Many pioneer women like Johnson were honored during the hour-long event, which drew about 150 and included guest speakers, rodeo queens, music and pioneers — however you define them.

David Robinson of Plateau, a sponsor for the 14th annual breakfast, spoke of worldly pioneering women like Marie Curie, the first woman to win the Nobel Prize, and Sally Ride, the first American woman in space.

But, Robinson said, it didn’t stop there.

“The term pioneer invokes tough and hard work, often done in isolation,” Robinson said. “It’s someone who does the work that has to be done, and that’s the women of Clovis.”

Clovis-Curry County Chamber of Commerce Executive Director Ernie Kos had a different concept. A pioneer woman, she said, was somebody who made their biscuits from scratch.

From scratch biscuits were prepped by civic center staff, along with eggs, potatoes with a hint of spice, gravy, sausage and bacon, taken in buffet style in the main banquet room’s northwest corner as the Curry County Outlaws band played in the room’s northeast corner.

The event also included Kyla Myers performing her poem, “So God Made a Cowboy.” Myers, a native of Clovis, wrote the poem last year as part of her winning campaign for Miss Rodeo New Mexico Teen. This year, it was chosen as the theme for the week-long Pioneer Days celebration.

Myers, now attending New Mexico State University, introduced the numerous other queens and royalty hopefuls before insisting Wilma Fulgham come up as well.

Fulgham, Miss Rodeo New Mexico in 1950, now operates the annual pageant from Clovis.

“We are always asked why we have the rodeo pageant in Clovis, instead of Albuquerque or a bigger city,” Fulgham said. “There is no other place, as far as I’m concerned, because we have such great community support. It’s just, to me, a no-brainer.”

Near the end of the breakfast, Courtney Bailey of the Chamber of Commerce went from table to table, letting pioneer women speak about their upbringing in the area.

Included in the interview portion was Irene Willis, who lives 1.5 miles east of Grady in the only home she’s ever known.

“My granddaddy, James Allen Willis, bought the homestead in 1909. My daddy was born there in 1912, and he died there in 1982. I was born there in 1941, and I still live there.”

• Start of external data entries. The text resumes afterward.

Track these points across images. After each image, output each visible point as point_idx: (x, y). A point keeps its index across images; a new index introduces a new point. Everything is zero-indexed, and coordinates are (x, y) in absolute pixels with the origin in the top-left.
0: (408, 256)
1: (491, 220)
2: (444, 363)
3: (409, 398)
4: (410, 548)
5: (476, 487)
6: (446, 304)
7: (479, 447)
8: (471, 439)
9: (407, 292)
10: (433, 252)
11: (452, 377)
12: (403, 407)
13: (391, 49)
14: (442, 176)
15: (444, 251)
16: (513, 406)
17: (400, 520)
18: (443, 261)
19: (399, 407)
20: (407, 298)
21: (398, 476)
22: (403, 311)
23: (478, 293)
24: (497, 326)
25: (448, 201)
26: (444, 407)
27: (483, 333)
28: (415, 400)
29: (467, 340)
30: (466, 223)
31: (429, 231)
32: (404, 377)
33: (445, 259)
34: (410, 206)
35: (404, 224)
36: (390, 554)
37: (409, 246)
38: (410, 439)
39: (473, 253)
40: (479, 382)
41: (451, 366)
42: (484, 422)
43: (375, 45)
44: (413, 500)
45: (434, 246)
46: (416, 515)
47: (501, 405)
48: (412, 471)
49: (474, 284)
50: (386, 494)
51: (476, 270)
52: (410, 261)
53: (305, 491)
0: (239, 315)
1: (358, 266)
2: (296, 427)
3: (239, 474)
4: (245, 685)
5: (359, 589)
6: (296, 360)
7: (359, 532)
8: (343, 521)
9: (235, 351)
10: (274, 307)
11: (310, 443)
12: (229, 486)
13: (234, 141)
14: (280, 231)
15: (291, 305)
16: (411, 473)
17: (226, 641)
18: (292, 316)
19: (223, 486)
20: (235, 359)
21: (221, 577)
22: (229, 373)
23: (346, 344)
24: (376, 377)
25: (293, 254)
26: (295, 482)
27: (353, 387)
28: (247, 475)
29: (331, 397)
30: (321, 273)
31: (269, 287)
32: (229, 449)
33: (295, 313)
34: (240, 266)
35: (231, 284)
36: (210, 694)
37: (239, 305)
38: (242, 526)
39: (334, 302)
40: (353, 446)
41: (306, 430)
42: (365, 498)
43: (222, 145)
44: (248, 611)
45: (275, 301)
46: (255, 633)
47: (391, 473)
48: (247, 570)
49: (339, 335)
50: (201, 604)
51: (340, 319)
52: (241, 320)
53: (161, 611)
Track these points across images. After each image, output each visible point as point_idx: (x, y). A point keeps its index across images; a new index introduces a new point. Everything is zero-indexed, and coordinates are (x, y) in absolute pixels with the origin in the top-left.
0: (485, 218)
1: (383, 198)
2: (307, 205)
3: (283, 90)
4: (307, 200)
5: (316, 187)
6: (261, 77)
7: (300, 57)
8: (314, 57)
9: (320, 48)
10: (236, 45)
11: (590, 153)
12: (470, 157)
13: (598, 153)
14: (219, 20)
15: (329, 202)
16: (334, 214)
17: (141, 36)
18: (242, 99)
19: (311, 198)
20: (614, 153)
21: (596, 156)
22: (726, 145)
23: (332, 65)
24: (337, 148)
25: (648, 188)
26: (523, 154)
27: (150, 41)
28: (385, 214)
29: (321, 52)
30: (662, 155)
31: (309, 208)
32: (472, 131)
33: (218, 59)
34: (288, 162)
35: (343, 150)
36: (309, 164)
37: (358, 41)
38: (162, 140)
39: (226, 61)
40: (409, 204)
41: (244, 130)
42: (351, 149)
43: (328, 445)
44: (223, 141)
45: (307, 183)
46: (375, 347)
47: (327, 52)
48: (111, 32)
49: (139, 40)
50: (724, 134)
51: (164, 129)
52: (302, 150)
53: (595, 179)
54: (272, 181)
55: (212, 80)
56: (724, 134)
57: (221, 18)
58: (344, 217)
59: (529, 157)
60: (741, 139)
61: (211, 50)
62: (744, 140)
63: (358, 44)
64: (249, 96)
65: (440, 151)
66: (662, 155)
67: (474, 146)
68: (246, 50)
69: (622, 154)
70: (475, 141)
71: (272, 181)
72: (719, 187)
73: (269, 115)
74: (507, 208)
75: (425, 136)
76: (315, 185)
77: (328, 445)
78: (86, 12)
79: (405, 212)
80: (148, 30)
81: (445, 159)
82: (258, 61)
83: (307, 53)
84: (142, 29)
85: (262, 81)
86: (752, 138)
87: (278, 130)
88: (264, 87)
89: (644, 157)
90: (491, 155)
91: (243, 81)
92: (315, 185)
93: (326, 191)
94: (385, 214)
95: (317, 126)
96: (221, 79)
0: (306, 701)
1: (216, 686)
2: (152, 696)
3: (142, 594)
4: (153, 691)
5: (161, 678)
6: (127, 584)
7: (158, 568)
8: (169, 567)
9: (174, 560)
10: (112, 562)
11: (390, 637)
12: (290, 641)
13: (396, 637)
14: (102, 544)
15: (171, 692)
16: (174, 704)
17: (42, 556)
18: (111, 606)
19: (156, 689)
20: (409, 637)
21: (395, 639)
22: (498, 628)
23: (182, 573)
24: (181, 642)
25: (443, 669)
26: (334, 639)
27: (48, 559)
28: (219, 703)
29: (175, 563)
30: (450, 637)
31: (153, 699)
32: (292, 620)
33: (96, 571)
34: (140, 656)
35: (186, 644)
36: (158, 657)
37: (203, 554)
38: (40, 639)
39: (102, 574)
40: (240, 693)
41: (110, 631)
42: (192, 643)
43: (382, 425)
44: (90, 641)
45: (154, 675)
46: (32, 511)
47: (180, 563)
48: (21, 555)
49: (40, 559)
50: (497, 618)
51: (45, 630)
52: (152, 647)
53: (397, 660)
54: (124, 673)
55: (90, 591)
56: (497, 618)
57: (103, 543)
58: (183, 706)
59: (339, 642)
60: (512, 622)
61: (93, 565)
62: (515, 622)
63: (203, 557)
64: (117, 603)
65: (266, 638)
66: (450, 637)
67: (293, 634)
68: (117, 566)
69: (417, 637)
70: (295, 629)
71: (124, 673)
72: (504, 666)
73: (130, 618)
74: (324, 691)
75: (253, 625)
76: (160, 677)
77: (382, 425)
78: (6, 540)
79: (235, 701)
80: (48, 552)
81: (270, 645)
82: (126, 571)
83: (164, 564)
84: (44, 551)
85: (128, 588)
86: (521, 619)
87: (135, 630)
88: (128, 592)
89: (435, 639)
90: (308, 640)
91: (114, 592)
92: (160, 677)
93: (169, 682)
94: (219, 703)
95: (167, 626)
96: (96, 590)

Willis attended school at Ranchvale until it combined with the Clovis district, and she spent her final three years at Clovis High School before graduating in 1960. The school was then at the current location for the Clovis-Carver Public Library.

Willis worked for 33 years as a hospital cook, starting at the former hospital at 1200 Thornton and retiring in 2011 at Plains Regional Medical Center.

A brief speech was given from Hank Baskett Jr., who is retiring from the Oasis Children’s Advocacy Center. Baskett was considered an honorary pioneer, even though he came to Clovis on a military assignment.

“”I arrived here in 1974,” Baskett said. “My heavenly father was punishing me for all I had done wrong. Sweetest punishment I ever received.”